Start of RECORDS FOR THE TASK

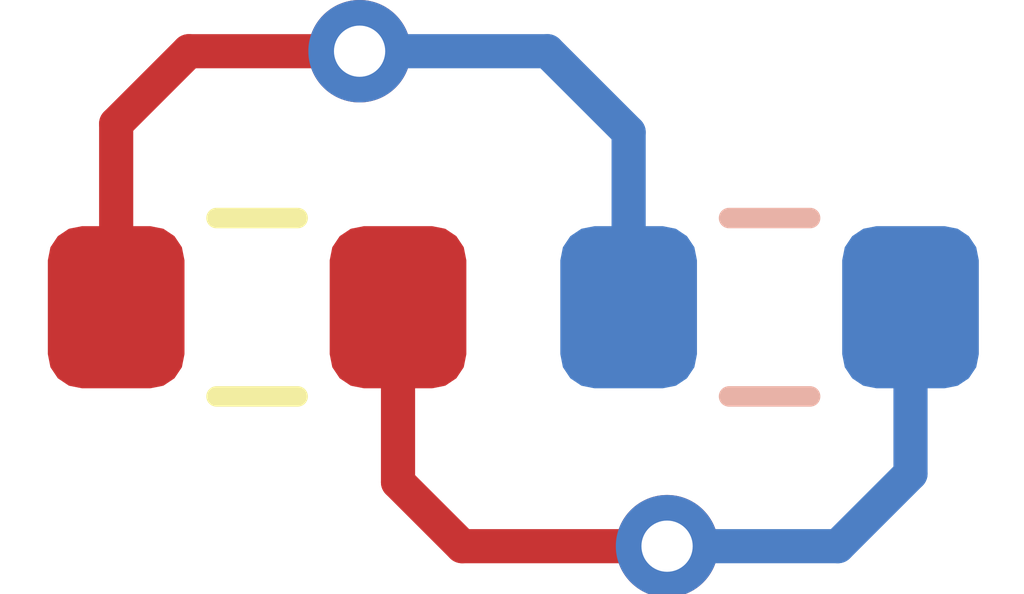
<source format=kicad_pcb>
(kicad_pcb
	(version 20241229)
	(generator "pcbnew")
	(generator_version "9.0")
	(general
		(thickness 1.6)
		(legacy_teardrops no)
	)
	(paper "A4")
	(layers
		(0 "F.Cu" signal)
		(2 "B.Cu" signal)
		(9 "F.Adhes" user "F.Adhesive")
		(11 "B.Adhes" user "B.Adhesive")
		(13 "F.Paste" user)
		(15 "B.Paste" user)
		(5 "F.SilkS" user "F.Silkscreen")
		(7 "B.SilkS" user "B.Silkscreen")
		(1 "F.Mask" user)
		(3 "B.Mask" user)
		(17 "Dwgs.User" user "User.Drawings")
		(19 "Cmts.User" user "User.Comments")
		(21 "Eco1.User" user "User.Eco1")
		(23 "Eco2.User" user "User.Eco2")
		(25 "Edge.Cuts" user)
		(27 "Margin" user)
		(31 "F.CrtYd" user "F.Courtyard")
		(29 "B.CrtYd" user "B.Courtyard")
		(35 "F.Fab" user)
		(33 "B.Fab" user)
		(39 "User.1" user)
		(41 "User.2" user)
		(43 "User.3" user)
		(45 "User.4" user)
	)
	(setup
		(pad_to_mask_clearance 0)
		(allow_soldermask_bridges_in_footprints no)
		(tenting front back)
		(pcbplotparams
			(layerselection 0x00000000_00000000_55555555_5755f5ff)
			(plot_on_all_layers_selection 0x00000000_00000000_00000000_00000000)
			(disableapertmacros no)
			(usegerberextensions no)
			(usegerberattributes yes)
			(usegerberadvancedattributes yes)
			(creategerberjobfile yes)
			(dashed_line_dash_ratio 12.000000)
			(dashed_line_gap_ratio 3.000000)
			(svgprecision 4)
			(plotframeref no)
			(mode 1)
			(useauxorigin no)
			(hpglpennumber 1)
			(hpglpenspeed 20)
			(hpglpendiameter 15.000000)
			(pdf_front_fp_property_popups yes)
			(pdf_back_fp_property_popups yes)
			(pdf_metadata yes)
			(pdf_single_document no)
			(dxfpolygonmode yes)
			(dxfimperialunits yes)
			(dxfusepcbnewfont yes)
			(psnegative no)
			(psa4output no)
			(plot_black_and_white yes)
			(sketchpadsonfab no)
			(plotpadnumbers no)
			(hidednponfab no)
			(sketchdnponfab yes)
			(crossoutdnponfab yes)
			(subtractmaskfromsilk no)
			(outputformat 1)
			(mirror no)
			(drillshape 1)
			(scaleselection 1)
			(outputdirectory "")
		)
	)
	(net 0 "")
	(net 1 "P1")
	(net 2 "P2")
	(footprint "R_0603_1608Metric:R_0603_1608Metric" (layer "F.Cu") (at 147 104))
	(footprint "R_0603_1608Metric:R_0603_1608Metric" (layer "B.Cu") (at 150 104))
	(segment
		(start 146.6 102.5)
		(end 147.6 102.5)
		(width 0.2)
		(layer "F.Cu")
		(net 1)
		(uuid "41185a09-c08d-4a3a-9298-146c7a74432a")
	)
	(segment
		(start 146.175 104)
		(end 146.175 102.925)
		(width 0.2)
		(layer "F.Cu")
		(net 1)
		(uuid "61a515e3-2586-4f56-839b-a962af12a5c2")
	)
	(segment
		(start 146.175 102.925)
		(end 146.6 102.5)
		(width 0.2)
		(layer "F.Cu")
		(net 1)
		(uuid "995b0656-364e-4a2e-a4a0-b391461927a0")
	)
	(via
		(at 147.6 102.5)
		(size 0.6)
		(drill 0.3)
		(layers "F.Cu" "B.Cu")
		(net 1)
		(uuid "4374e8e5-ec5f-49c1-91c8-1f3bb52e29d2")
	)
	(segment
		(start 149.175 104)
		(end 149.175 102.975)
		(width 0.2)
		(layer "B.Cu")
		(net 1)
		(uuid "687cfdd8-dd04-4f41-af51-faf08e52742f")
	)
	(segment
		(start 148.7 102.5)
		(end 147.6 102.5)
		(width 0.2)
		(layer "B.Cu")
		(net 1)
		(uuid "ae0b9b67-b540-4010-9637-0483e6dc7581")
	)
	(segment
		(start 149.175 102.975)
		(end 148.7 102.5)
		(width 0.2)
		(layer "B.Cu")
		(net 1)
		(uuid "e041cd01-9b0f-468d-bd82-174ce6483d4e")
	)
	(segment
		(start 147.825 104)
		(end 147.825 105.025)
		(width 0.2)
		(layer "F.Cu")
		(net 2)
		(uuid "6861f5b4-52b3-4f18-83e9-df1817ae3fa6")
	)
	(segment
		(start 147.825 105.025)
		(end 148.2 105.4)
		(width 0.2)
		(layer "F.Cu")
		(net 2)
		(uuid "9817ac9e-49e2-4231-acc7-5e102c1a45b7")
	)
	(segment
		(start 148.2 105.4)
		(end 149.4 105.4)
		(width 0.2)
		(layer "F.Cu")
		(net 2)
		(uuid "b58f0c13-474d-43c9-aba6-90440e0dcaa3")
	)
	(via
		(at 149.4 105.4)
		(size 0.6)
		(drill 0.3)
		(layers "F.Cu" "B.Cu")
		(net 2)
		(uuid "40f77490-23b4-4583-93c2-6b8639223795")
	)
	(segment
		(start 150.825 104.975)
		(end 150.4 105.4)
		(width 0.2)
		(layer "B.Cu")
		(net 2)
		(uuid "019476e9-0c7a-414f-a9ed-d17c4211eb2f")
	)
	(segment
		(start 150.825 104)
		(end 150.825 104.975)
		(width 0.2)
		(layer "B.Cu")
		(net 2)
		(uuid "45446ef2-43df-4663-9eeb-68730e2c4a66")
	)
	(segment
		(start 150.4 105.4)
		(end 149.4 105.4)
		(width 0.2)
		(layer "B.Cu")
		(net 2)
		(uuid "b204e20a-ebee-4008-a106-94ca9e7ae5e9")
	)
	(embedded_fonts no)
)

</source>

End of RECORDS FOR THE TASK

**ABOUT THIS TASK**:
Only the text of the entries above is to be given again, exactly, with the pictures left out.

**WRITTEN ANSWER**:
<source format=kicad_pcb>
(kicad_pcb
	(version 20241229)
	(generator "pcbnew")
	(generator_version "9.0")
	(general
		(thickness 1.6)
		(legacy_teardrops no)
	)
	(paper "A4")
	(layers
		(0 "F.Cu" signal)
		(2 "B.Cu" signal)
		(9 "F.Adhes" user "F.Adhesive")
		(11 "B.Adhes" user "B.Adhesive")
		(13 "F.Paste" user)
		(15 "B.Paste" user)
		(5 "F.SilkS" user "F.Silkscreen")
		(7 "B.SilkS" user "B.Silkscreen")
		(1 "F.Mask" user)
		(3 "B.Mask" user)
		(17 "Dwgs.User" user "User.Drawings")
		(19 "Cmts.User" user "User.Comments")
		(21 "Eco1.User" user "User.Eco1")
		(23 "Eco2.User" user "User.Eco2")
		(25 "Edge.Cuts" user)
		(27 "Margin" user)
		(31 "F.CrtYd" user "F.Courtyard")
		(29 "B.CrtYd" user "B.Courtyard")
		(35 "F.Fab" user)
		(33 "B.Fab" user)
		(39 "User.1" user)
		(41 "User.2" user)
		(43 "User.3" user)
		(45 "User.4" user)
	)
	(setup
		(pad_to_mask_clearance 0)
		(allow_soldermask_bridges_in_footprints no)
		(tenting front back)
		(pcbplotparams
			(layerselection 0x00000000_00000000_55555555_5755f5ff)
			(plot_on_all_layers_selection 0x00000000_00000000_00000000_00000000)
			(disableapertmacros no)
			(usegerberextensions no)
			(usegerberattributes yes)
			(usegerberadvancedattributes yes)
			(creategerberjobfile yes)
			(dashed_line_dash_ratio 12.000000)
			(dashed_line_gap_ratio 3.000000)
			(svgprecision 4)
			(plotframeref no)
			(mode 1)
			(useauxorigin no)
			(hpglpennumber 1)
			(hpglpenspeed 20)
			(hpglpendiameter 15.000000)
			(pdf_front_fp_property_popups yes)
			(pdf_back_fp_property_popups yes)
			(pdf_metadata yes)
			(pdf_single_document no)
			(dxfpolygonmode yes)
			(dxfimperialunits yes)
			(dxfusepcbnewfont yes)
			(psnegative no)
			(psa4output no)
			(plot_black_and_white yes)
			(sketchpadsonfab no)
			(plotpadnumbers no)
			(hidednponfab no)
			(sketchdnponfab yes)
			(crossoutdnponfab yes)
			(subtractmaskfromsilk no)
			(outputformat 1)
			(mirror no)
			(drillshape 1)
			(scaleselection 1)
			(outputdirectory "")
		)
	)
	(net 0 "")
	(net 1 "P1")
	(net 2 "P2")
	(footprint "R_0603_1608Metric:R_0603_1608Metric" (layer "F.Cu") (at 147 104))
	(footprint "R_0603_1608Metric:R_0603_1608Metric" (layer "B.Cu") (at 150 104))
	(segment
		(start 146.6 102.5)
		(end 147.6 102.5)
		(width 0.2)
		(layer "F.Cu")
		(net 1)
		(uuid "41185a09-c08d-4a3a-9298-146c7a74432a")
	)
	(segment
		(start 146.175 104)
		(end 146.175 102.925)
		(width 0.2)
		(layer "F.Cu")
		(net 1)
		(uuid "61a515e3-2586-4f56-839b-a962af12a5c2")
	)
	(segment
		(start 146.175 102.925)
		(end 146.6 102.5)
		(width 0.2)
		(layer "F.Cu")
		(net 1)
		(uuid "995b0656-364e-4a2e-a4a0-b391461927a0")
	)
	(via
		(at 147.6 102.5)
		(size 0.6)
		(drill 0.3)
		(layers "F.Cu" "B.Cu")
		(net 1)
		(uuid "4374e8e5-ec5f-49c1-91c8-1f3bb52e29d2")
	)
	(segment
		(start 149.175 104)
		(end 149.175 102.975)
		(width 0.2)
		(layer "B.Cu")
		(net 1)
		(uuid "687cfdd8-dd04-4f41-af51-faf08e52742f")
	)
	(segment
		(start 148.7 102.5)
		(end 147.6 102.5)
		(width 0.2)
		(layer "B.Cu")
		(net 1)
		(uuid "ae0b9b67-b540-4010-9637-0483e6dc7581")
	)
	(segment
		(start 149.175 102.975)
		(end 148.7 102.5)
		(width 0.2)
		(layer "B.Cu")
		(net 1)
		(uuid "e041cd01-9b0f-468d-bd82-174ce6483d4e")
	)
	(segment
		(start 147.825 104)
		(end 147.825 105.025)
		(width 0.2)
		(layer "F.Cu")
		(net 2)
		(uuid "6861f5b4-52b3-4f18-83e9-df1817ae3fa6")
	)
	(segment
		(start 147.825 105.025)
		(end 148.2 105.4)
		(width 0.2)
		(layer "F.Cu")
		(net 2)
		(uuid "9817ac9e-49e2-4231-acc7-5e102c1a45b7")
	)
	(segment
		(start 148.2 105.4)
		(end 149.4 105.4)
		(width 0.2)
		(layer "F.Cu")
		(net 2)
		(uuid "b58f0c13-474d-43c9-aba6-90440e0dcaa3")
	)
	(via
		(at 149.4 105.4)
		(size 0.6)
		(drill 0.3)
		(layers "F.Cu" "B.Cu")
		(net 2)
		(uuid "40f77490-23b4-4583-93c2-6b8639223795")
	)
	(segment
		(start 150.825 104.975)
		(end 150.4 105.4)
		(width 0.2)
		(layer "B.Cu")
		(net 2)
		(uuid "019476e9-0c7a-414f-a9ed-d17c4211eb2f")
	)
	(segment
		(start 150.825 104)
		(end 150.825 104.975)
		(width 0.2)
		(layer "B.Cu")
		(net 2)
		(uuid "45446ef2-43df-4663-9eeb-68730e2c4a66")
	)
	(segment
		(start 150.4 105.4)
		(end 149.4 105.4)
		(width 0.2)
		(layer "B.Cu")
		(net 2)
		(uuid "b204e20a-ebee-4008-a106-94ca9e7ae5e9")
	)
	(embedded_fonts no)
)

</source>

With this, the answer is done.